Making it was a mission. He had to produce his own molds for the head and even went hunting for some of these magnificent ducks himself during a specific season to create them. The next challenge came when Mabee wanted to make the beak edible, but as real as possible. “Many chefs use parts of the animal as a utensil and as part of the plating to round up the story or the visual, but I wanted to achieve the same impact without actually using the animal, and that meant creating a super realistic beak, one of the most beautiful parts of the duck in my opinion,” explains Mabee.
The first step is the duck liver ice cream. To make the mix Vaughan heats up milk and cream with tapioca starch till the tapioca is cooked out. Then he mixes egg yolks, milk powder and sugar, pours the hot milk and cream on the yolks and sugar and returns to the pan to cook until it reaches 83C. Then he adds gelatin, paté, salt and beetroot juice. Then, using a paco jet, he turns it into a rich and creamy ice cream, the main part of the dessert.
The beak is filled with an elderflower gel made by hydrating agar with water and beetroot juice. Then the chef adds syrup, vinegar and wine in a large pan and begins warming them. He then brings the agar, water and beetroot juice to a boil for 30 seconds and adds the beetroot mixture to the warm elderflower. When the preparation is chilled down and fully set, he breaks the mixture into small chunks using a spoon and uses a thermomix blend until completely smooth.
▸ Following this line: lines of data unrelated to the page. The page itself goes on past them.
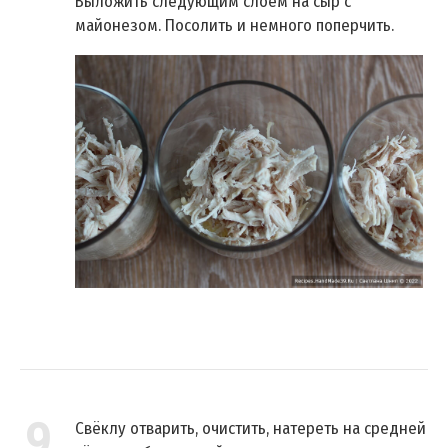
Выложить следующим слоем на сыр с
майонезом. Посолить и немного поперчить.
9
Свёклу отварить, очистить, натереть на средней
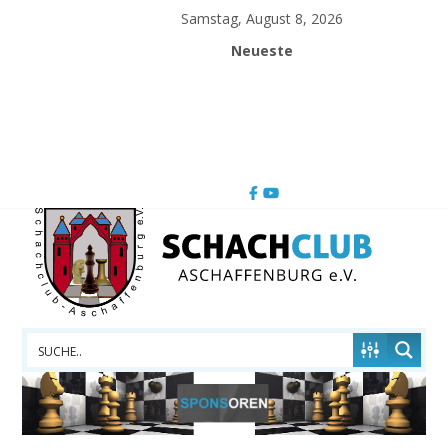
Skip
Samstag, August 8, 2026
to
Neueste
content
Schachclub
Aschaffenburg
A useful ingredient to help bring his idea to life would have been chocolate, but his ethos is to only highlight endemic products of New Zealand, and cacao isn’t one of them. That was the origin of the “New Zealand chocolate”. He created it by emulsifying harakeke seeds and uses the resulting mix to cover the duck liver ice cream. The last details, the feathers, are made out of a smoked duck fat icing and give a natural and organic texture to the cake. This is just a general overview of some of the steps that make this amazing dish. A masterpiece that encapsulates the vision of Vaughan Mabee’s work. His pursuit of excellence through technique, uniqueness and creativity, and of course his love for New Zealand.